Maintenant que Boris Johnson est bien en selle pour les cinq années à venir, le gouvernement mauricien devrait trouver un terrain d’entente avec lui, tout en restant absolument ferme sur les Chagos. Johnson n’est pas du genre à se laisser impressionner par des tinpot dictators du Tiers monde (terme qu’on utilise chez les Anglo-Saxons) et on ne devrait pas s’attendre à des cadeaux de son côté. Il n’est pas à exclure que les maîtres de la politique de divide and rule continueraient à pousser les Chagossiens à s’aliéner de la cause mauricienne, en leur donnant l’espoir qu’un jour les Chagos reviendraient à eux et non pas à Maurice.

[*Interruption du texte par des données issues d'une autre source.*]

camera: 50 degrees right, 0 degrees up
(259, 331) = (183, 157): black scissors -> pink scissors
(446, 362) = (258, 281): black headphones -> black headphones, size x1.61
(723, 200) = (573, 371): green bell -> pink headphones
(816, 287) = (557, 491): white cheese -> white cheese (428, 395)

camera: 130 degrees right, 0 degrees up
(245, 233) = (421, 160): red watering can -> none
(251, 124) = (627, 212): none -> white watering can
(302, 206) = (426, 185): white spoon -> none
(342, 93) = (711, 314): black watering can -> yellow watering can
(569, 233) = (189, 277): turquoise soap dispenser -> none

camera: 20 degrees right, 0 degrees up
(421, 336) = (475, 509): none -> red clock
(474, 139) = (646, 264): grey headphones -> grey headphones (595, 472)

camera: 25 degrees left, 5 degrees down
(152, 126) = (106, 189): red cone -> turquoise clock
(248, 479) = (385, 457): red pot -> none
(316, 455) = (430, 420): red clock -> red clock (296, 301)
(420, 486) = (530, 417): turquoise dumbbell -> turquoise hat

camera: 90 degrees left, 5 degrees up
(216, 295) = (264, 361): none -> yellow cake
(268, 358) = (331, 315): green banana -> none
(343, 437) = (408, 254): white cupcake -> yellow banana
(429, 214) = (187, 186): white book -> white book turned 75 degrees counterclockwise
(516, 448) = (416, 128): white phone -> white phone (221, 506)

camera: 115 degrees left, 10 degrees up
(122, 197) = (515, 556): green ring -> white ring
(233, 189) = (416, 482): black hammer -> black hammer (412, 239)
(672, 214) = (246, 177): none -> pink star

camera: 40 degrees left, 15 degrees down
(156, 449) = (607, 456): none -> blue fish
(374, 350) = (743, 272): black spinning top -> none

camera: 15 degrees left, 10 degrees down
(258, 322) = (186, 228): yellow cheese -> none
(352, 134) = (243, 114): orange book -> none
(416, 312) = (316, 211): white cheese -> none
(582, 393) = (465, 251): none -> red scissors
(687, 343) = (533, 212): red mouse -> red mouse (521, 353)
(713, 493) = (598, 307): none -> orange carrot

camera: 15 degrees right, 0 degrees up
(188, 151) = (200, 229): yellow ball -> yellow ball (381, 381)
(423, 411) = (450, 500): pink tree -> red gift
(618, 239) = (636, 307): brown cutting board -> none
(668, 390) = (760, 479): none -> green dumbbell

Cette tendance de fracture des Chagossiens de la nation mauricienne n’augure rien de bon pour le pays, surtout dans un contexte où l’Inde s’affirme de plus en plus comme notre Big Brother. Un immense travail de communication s’impose. Le haut-commissaire mauricien à Londres se retrouve devant un énorme défi car il aura à rassurer l’importante communauté chagossienne en Grande-Bretagne de l’importance d’un front uni, avec pour but de récupérer la partie de notre territoire qui nous a été enlevée sous l’administration coloniale.

Ce diplomate, sera-t-il à la hauteur ? Tout ce qu’on sait de ses compétences diplomatiques jusqu’ici, c’est qu’il est le cousin de la maman du Premier ministre.